Il insiste également sur la nécessité de rapprocher les mobilisations du Nord et du Sud, en rappelant que les conséquences des essais nucléaires ont également marqué durablement certaines populations du Pacifique.

L’objectif affiché est de faire du désarmement nucléaire une mobilisation internationale durable, avec plusieurs temps forts dans l’année. Les journées du 6 au 9 août, consacrées à la mémoire d’Hiroshima et de Nagasaki, constituent pour lui un premier rendez-vous important. D’autres initiatives pourraient être organisées autour de la Journée internationale de la paix, le 21 septembre, de la Journée internationale pour l’élimination totale des armes nucléaires, le 26 septembre, mais également lors du 1er mai et du 10 décembre, Journée internationale des droits humains.

« Le droit de vivre sans la menace d’une guerre nucléaire »

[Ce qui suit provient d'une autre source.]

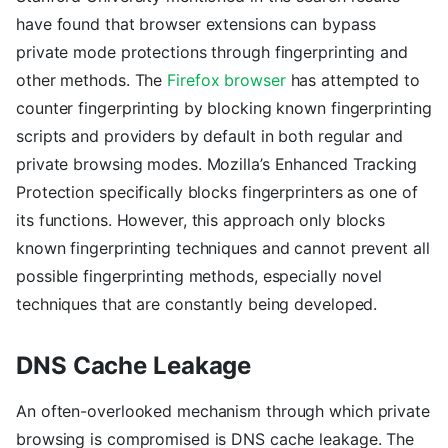
have found that browser extensions can bypass
private mode protections through fingerprinting and
other methods. The
Firefox browser
has attempted to
counter fingerprinting by blocking known fingerprinting
scripts and providers by default in both regular and
private browsing modes. Mozilla’s Enhanced Tracking
Protection specifically blocks fingerprinters as one of
its functions. However, this approach only blocks
known fingerprinting techniques and cannot prevent all
possible fingerprinting methods, especially novel
techniques that are constantly being developed.
DNS Cache Leakage
An often-overlooked mechanism through which private
browsing is compromised is DNS cache leakage. The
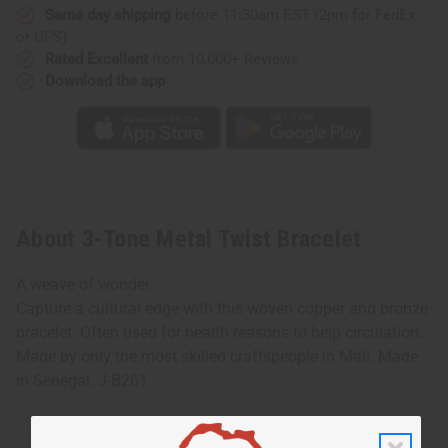
Same day shipping
before 11:30am EST (2pm for FedEx
or UPS)
Rated Excellent
from 10,000+ Reviews
Download the app
About 3-Tone Metal Twist Bracelet
A weave of wonder
Capture a cultural edge with this woven copper and bronze
bracelet. Often used for health reasons to help circulation.
Made by only the most skilled craftspeople in Mali. Made
in Senegal. J-B261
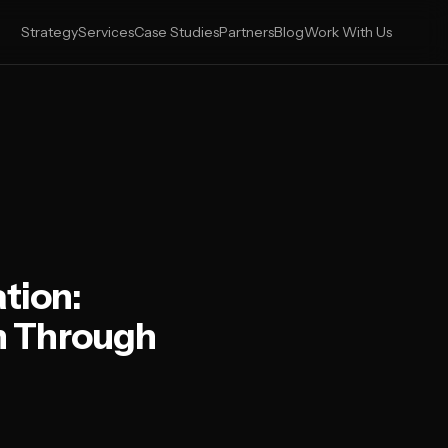
Strategy
Services
Case Studies
Partners
Blog
Work With Us
tion:
n Through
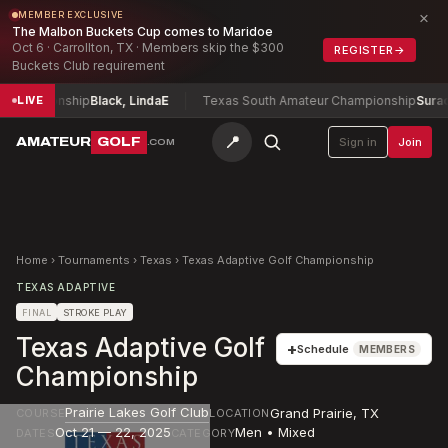
×
MEMBER EXCLUSIVE
The Malbon Buckets Cup comes to Maridoe
Oct 6 · Carrollton, TX · Members skip the $300
REGISTER
→
Buckets Club requirement
ampionship
Black, Linda
E
Texas South Amateur Championship
Surace, C
LIVE
📍
AMATEUR
GOLF
Sign in
Join
.COM
Home
›
Tournaments
›
Texas
›
Texas Adaptive Golf Championship
TEXAS ADAPTIVE
FINAL
STROKE PLAY
Texas Adaptive Golf
+
Schedule
MEMBERS
Championship
Prairie Lakes Golf Club
Grand Prairie
,
TX
COURSE
LOCATION
Oct 21 — 22, 2025
Men • Mixed
DATES
CATEGORY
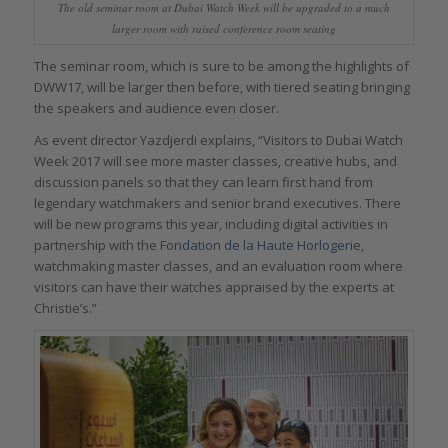
The old seminar room at Dubai Watch Week will be upgraded to a much
larger room with raised conference room seating
The seminar room, which is sure to be among the highlights of
DWW17, will be larger then before, with tiered seating bringing
the speakers and audience even closer.
As event director Yazdjerdi explains, “Visitors to Dubai Watch
Week 2017 will see more master classes, creative hubs, and
discussion panels so that they can learn first hand from
legendary watchmakers and senior brand executives. There
will be new programs this year, including digital activities in
partnership with the
Fondation de la Haute Horlogerie
,
watchmaking master classes, and an evaluation room where
visitors can have their watches appraised by the experts at
Christie’s.”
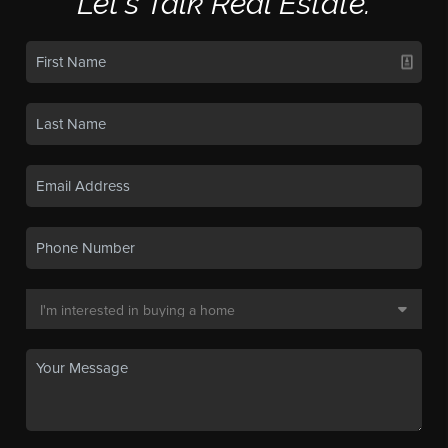
Let's Talk Real Estate.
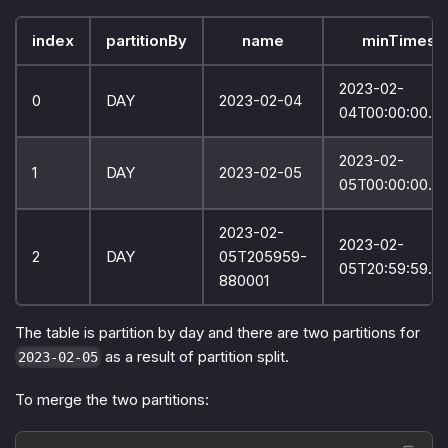
index
partitionBy
name
minTimest
2023-02-
0
DAY
2023-02-04
04T00:00:00.0
2023-02-
1
DAY
2023-02-05
05T00:00:00.0
2023-02-
2023-02-
2
DAY
05T205959-
05T20:59:59.9
880001
The table is partition by day and there are two partitions for
as a result of partition split.
2023-02-05
To merge the two partitions:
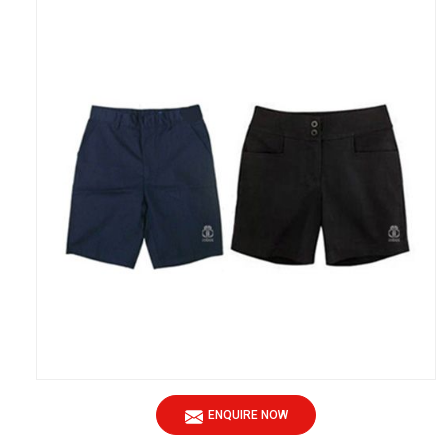
ENQUIRE NOW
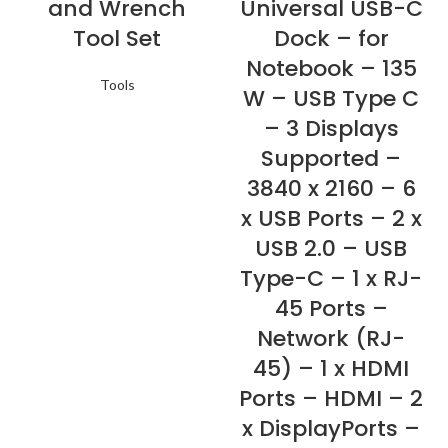
and Wrench
Universal USB-C
Tool Set
Dock – for
Notebook – 135
Tools
W – USB Type C
– 3 Displays
Supported –
3840 x 2160 – 6
x USB Ports – 2 x
USB 2.0 – USB
Type-C – 1 x RJ-
45 Ports –
Network (RJ-
45) – 1 x HDMI
Ports – HDMI – 2
x DisplayPorts –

À Épinal, les quatre jours de jeûne se veulent donc bien davantage qu’une simple cérémonie commémorative. À travers cette action, les participants entendent rappeler les conséquences humaines des bombardements de 1945 tout en interpellant sur les choix militaires actuels.

Quatre-vingts ans après Hiroshima et Nagasaki, leur message reste le même : conserver la mémoire des victimes, transmettre le témoignage des survivants et poursuivre le combat en faveur d’un monde débarrassé des armes nucléaires.

Pour Roland Nivet, le souvenir des Hibakushas doit surtout constituer un encouragement à agir. L’enjeu, estime-t-il, est désormais de faire en sorte que les générations futures puissent vivre sans la menace permanente d’une guerre nucléaire.